# 1938 train... Britain's oldest train stock?



## caravanman (Aug 24, 2020)

Hi Folks,

I was interested to see this short youtube video from the Isle of Wight here in the UK. 

Former (1938!) London Underground tube trains still in use today!

Click here for this recent video...


----------



## oregon pioneer (Aug 25, 2020)

Love the wood paneling. Of course, the seats have been refurbished. Do you think that those cars may have still been in use in the Tube as late as 1970? That was my first time in London, and there were still some very old trains on some of the lines.

Interesting that a few people appear to not be wearing masks.


----------



## caravanman (Aug 26, 2020)

oregon pioneer said:


> Love the wood paneling. Of course, the seats have been refurbished. Do you think that those cars may have still been in use in the Tube as late as 1970? That was my first time in London, and there were still some very old trains on some of the lines.
> Interesting that a few people appear to not be wearing masks.
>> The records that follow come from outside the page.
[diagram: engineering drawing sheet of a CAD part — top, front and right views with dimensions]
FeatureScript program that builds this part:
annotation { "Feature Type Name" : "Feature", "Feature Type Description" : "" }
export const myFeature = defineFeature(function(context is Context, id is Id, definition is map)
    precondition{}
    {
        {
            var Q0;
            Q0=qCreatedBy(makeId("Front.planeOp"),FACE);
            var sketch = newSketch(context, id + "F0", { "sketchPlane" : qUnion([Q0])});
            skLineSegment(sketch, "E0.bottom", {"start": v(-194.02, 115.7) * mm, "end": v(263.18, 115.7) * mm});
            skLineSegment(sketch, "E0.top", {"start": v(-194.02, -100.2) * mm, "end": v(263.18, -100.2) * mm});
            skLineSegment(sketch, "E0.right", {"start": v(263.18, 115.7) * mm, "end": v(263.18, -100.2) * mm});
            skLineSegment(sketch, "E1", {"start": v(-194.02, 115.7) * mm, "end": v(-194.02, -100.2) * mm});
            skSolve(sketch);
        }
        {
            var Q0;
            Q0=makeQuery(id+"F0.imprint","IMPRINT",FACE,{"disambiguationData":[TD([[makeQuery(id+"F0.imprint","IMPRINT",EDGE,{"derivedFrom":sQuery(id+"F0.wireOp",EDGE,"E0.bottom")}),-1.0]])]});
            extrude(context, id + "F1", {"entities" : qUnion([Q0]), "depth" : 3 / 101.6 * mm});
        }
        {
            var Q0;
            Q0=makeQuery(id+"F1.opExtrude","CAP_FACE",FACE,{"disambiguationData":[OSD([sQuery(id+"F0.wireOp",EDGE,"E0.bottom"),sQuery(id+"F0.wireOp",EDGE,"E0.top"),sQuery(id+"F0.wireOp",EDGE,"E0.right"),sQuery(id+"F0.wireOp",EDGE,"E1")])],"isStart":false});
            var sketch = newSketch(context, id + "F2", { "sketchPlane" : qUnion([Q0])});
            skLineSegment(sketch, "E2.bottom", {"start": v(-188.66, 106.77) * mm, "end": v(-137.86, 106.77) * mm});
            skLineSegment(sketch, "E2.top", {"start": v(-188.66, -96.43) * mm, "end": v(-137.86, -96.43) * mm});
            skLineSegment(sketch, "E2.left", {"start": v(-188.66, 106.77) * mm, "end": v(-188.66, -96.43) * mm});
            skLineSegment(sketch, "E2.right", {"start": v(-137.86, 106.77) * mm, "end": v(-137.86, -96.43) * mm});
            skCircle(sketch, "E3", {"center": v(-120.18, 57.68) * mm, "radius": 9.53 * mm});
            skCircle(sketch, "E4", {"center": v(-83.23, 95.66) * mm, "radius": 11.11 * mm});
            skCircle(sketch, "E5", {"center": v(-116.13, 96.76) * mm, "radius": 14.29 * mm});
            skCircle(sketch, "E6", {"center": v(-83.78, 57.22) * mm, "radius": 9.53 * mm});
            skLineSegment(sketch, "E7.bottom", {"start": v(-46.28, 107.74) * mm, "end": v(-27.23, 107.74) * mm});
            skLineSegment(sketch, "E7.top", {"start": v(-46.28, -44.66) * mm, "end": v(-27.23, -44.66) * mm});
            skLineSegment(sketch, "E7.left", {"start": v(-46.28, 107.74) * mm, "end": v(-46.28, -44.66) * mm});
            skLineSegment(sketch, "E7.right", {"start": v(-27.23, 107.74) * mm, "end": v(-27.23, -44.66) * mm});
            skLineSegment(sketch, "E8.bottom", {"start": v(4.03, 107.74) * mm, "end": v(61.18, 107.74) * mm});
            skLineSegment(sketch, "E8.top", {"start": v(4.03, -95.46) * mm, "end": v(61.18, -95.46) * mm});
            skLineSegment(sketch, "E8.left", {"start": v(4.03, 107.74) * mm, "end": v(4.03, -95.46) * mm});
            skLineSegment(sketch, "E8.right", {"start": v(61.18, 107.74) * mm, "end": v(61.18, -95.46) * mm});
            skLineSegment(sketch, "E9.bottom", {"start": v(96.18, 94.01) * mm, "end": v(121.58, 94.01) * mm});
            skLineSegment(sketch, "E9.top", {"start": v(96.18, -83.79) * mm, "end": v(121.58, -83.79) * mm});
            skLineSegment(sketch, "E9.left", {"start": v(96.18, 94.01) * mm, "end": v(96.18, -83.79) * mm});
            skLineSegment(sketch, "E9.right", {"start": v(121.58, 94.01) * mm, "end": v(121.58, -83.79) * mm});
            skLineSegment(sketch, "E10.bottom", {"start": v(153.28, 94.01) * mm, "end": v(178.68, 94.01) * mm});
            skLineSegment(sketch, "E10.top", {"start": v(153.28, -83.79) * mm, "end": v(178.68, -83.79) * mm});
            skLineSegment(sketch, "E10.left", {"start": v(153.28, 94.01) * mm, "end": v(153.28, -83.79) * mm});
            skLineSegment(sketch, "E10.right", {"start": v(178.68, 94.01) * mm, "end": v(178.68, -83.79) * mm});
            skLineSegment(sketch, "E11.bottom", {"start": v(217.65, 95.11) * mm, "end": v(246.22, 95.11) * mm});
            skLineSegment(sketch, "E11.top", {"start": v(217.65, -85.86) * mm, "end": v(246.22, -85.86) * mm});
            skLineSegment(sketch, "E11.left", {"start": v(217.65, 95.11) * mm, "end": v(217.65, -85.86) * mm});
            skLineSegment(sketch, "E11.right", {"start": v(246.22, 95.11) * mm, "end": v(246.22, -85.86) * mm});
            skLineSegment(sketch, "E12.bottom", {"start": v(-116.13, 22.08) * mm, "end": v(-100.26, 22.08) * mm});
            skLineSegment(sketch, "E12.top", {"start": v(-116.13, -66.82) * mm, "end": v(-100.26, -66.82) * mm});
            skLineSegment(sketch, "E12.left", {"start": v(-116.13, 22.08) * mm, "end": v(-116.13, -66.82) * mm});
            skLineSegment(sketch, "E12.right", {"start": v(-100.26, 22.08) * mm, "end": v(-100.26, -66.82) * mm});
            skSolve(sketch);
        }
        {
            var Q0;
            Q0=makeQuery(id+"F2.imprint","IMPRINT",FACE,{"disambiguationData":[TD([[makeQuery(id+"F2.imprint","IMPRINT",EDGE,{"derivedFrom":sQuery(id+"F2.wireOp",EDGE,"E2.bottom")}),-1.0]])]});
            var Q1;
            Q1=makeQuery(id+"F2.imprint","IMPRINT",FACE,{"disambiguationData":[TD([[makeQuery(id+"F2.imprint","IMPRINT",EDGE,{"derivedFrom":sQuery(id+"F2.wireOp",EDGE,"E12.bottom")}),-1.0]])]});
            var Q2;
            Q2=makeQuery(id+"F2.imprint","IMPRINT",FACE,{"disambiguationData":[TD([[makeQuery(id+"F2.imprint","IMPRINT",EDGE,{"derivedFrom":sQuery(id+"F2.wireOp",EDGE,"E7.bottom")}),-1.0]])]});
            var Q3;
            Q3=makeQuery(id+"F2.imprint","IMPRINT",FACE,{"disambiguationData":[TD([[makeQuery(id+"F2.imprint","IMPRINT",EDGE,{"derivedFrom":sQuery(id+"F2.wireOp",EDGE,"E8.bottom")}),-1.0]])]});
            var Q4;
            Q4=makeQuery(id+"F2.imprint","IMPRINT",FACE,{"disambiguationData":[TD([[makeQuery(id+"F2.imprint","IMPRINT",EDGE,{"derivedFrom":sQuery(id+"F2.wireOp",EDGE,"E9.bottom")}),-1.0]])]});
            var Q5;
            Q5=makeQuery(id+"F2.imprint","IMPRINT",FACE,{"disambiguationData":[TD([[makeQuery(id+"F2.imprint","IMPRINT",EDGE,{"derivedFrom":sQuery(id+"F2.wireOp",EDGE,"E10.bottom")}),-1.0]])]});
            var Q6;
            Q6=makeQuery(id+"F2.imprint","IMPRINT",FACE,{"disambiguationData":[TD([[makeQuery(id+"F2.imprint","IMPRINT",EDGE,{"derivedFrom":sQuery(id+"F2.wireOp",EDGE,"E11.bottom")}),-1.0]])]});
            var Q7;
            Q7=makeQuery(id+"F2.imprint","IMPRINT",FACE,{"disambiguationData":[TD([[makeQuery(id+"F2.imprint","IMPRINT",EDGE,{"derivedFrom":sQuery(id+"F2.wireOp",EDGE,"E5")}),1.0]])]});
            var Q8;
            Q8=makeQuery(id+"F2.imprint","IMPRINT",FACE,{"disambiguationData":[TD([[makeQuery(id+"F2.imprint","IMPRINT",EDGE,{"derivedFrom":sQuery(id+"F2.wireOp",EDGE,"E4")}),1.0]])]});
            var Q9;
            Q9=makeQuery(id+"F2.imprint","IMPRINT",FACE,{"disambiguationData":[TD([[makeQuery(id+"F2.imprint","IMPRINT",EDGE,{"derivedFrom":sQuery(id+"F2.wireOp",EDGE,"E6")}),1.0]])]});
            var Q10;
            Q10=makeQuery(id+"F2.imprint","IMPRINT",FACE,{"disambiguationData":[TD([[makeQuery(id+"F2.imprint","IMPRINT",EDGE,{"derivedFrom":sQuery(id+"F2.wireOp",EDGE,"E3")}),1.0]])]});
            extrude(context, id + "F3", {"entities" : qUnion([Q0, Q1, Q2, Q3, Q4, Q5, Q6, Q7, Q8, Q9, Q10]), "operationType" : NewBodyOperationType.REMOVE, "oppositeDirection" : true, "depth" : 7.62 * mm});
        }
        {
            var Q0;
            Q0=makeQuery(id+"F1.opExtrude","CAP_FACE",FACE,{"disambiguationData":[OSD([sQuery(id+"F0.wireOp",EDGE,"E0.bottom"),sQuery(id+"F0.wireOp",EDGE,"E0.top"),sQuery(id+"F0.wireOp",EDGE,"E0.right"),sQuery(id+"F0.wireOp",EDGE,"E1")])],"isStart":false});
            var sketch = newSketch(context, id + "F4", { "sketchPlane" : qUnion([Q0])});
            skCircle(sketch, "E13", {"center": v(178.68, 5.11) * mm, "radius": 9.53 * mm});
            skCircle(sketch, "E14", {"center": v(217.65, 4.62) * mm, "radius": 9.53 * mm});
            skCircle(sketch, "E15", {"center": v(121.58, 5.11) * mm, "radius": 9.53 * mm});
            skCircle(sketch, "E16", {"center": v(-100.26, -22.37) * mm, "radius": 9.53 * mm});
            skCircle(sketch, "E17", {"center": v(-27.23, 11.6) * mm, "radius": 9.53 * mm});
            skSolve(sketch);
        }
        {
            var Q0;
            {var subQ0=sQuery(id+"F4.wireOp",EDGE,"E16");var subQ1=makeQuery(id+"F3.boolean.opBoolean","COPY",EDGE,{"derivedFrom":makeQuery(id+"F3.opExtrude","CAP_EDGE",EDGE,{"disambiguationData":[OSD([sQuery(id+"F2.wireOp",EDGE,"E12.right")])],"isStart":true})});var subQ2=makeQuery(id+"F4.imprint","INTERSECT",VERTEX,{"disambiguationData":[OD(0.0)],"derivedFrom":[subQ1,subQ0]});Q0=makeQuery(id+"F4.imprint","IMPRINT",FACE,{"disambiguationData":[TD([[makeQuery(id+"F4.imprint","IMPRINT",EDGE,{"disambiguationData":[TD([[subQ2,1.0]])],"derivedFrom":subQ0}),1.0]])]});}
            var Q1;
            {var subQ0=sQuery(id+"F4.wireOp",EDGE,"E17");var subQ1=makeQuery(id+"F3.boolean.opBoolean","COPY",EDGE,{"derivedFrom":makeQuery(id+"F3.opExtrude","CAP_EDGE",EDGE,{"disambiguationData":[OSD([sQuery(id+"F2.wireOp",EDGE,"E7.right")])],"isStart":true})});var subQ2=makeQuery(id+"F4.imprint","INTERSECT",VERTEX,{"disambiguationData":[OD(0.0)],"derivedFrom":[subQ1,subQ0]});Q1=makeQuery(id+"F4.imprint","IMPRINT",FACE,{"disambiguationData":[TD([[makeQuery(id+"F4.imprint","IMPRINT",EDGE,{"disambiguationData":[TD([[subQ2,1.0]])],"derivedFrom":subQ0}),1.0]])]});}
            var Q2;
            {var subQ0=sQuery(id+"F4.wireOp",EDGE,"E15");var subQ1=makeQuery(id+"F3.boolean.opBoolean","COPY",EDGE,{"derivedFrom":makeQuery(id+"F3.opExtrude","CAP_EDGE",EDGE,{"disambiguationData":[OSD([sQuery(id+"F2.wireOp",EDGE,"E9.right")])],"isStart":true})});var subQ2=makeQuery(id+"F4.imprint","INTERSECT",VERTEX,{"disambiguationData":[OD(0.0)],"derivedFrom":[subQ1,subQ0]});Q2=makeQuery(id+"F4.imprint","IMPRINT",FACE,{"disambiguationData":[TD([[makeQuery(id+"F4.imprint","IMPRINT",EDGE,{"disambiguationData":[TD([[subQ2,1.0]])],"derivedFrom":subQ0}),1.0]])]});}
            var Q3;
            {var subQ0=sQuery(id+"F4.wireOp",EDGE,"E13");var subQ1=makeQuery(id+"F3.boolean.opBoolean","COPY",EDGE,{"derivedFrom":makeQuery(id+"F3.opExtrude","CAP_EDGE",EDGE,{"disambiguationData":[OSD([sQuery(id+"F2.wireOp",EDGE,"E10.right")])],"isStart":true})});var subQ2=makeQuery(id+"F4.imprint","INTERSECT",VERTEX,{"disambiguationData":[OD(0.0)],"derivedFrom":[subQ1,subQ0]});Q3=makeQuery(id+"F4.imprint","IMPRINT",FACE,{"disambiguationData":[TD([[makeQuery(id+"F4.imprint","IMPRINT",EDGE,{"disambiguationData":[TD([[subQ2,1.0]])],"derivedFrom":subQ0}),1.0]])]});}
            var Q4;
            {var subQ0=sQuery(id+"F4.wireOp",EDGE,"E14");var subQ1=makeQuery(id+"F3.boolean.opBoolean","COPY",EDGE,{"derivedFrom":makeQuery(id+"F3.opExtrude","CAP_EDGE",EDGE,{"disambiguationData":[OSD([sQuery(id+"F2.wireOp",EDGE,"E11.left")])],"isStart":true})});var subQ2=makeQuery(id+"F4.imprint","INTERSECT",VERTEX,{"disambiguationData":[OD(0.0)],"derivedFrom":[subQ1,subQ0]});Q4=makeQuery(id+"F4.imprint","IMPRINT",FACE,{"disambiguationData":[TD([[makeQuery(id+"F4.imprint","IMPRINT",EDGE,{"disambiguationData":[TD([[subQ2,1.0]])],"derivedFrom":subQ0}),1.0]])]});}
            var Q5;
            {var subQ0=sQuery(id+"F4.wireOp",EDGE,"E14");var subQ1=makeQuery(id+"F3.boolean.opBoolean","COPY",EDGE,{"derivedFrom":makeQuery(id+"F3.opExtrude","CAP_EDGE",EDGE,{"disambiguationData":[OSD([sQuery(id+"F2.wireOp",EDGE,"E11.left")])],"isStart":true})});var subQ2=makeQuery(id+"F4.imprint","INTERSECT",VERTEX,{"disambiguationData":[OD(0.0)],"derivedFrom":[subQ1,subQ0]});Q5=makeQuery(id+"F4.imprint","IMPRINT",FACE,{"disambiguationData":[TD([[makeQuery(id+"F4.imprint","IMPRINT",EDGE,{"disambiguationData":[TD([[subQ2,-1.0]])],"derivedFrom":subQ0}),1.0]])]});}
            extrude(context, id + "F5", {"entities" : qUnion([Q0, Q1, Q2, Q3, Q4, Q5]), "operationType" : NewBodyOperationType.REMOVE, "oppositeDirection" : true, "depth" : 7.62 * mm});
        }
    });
I was thinking the same about the old tube trains, I am pretty sure these old cars were in use in the early 1970's. I remember they had wooden slatted floors, and a particular dusty odour. I have in mind a certain seat fabric that I associate with London Transport, but it seems they used quite a few different ones. The fabric shown is the one I remember. The tube train picture is of a refurbished 1938 train car, funny how one forgets the details, the wide armrests, the rounded hanging supports, even the tops of the windows opening. Pleased I remembered the slatted flooring. 




Folk are currently supposed to wear masks on public transport and when in shops in the UK, I can't recall exactly when the rules came in, they seem to chop and change advice frequently. We tend to not challenge folk who don't comply with such things, it seems to be younger people who won't wear masks easily. I think more and more people are wearing masks each day, but I don't use the bus or train, so can't be sure!


----------



## cirdan (Aug 26, 2020)

caravanman said:


> I was thinking the same about the old tube trains, I am pretty sure these old cars were in use in the early 1970's.



I think longer than that. The Bakerloo line being their last haunt where I believe you could still occassionally see one well into the 1980s.

Edit: Wikipedia says their last day in service was 19 May 1988.​


----------